*** Opening of Source data ***

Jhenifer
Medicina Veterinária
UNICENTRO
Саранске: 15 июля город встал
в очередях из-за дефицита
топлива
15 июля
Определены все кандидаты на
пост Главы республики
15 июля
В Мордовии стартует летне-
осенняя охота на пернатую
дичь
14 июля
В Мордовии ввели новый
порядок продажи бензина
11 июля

*** Close of Source data ***

> [Task details] Go through the records and copy each one exactly.

> [Written reply]
Jhenifer
Medicina Veterinária
UNICENTRO
Саранске: 15 июля город встал
в очередях из-за дефицита
топлива
15 июля
Определены все кандидаты на
пост Главы республики
15 июля
В Мордовии стартует летне-
осенняя охота на пернатую
дичь
14 июля
В Мордовии ввели новый
порядок продажи бензина
11 июля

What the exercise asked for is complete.